Page layout parsing data
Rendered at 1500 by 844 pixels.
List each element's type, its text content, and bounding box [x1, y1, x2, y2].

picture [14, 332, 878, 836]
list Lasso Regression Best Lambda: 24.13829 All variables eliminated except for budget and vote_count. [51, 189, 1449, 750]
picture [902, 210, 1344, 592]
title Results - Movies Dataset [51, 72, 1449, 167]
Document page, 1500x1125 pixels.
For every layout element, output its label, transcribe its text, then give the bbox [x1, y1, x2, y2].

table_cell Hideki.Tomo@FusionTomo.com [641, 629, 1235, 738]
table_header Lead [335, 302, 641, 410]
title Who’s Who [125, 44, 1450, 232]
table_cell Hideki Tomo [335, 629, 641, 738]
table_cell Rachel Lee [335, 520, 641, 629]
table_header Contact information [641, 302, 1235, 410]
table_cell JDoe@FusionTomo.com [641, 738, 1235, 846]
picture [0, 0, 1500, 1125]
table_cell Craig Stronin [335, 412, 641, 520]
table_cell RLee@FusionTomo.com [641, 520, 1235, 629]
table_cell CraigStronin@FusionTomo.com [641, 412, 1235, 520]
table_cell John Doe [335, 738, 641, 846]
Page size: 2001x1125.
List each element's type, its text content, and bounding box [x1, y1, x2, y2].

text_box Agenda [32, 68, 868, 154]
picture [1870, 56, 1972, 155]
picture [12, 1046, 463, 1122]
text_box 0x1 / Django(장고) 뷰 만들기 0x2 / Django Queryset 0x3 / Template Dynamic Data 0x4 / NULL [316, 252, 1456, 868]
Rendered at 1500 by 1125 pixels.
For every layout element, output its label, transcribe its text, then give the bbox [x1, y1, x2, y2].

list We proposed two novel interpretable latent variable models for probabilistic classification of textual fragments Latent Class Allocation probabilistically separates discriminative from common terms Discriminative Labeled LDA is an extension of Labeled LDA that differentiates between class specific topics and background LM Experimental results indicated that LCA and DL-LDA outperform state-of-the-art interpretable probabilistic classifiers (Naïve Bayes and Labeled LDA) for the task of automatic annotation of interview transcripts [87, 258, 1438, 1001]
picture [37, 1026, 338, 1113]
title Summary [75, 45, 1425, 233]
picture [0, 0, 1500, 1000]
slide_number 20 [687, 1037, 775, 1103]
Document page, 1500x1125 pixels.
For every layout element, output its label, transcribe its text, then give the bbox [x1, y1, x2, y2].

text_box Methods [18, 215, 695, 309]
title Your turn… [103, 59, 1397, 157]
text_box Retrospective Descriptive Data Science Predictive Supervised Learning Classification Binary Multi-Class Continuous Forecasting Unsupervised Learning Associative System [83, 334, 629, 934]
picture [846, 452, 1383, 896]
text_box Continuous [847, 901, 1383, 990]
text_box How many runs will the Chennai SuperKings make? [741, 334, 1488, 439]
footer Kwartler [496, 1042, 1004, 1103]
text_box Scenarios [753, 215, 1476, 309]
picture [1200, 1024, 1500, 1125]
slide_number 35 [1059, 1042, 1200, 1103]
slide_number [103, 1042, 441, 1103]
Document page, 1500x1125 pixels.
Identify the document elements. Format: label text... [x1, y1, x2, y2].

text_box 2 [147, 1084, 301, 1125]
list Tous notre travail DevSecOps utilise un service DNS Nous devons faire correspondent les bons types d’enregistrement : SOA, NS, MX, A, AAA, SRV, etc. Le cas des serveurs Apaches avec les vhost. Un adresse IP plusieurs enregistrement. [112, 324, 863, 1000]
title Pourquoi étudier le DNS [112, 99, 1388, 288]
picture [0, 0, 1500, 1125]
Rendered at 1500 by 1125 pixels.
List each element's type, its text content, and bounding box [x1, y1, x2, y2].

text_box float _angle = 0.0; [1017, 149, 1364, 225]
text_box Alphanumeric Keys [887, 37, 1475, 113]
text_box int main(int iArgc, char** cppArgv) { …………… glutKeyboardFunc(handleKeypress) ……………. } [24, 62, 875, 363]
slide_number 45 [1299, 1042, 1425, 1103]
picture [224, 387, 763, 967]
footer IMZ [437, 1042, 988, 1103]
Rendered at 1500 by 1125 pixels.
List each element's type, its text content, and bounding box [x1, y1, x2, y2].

Assignment: With the line containing "Page size: 2001x1125." as the last one, please set down exactly the lines of the records above from their very first line, and nothing more.

Response below:
Rendered at 1500 by 844 pixels.
List each element's type, its text content, and bounding box [x1, y1, x2, y2].

picture [14, 332, 878, 836]
list Lasso Regression Best Lambda: 24.13829 All variables eliminated except for budget and vote_count. [51, 189, 1449, 750]
picture [902, 210, 1344, 592]
title Results - Movies Dataset [51, 72, 1449, 167]
Document page, 1500x1125 pixels.
For every layout element, output its label, transcribe its text, then give the bbox [x1, y1, x2, y2].

table_cell Hideki.Tomo@FusionTomo.com [641, 629, 1235, 738]
table_header Lead [335, 302, 641, 410]
title Who’s Who [125, 44, 1450, 232]
table_cell Hideki Tomo [335, 629, 641, 738]
table_cell Rachel Lee [335, 520, 641, 629]
table_header Contact information [641, 302, 1235, 410]
table_cell JDoe@FusionTomo.com [641, 738, 1235, 846]
picture [0, 0, 1500, 1125]
table_cell Craig Stronin [335, 412, 641, 520]
table_cell RLee@FusionTomo.com [641, 520, 1235, 629]
table_cell CraigStronin@FusionTomo.com [641, 412, 1235, 520]
table_cell John Doe [335, 738, 641, 846]
Page size: 2001x1125.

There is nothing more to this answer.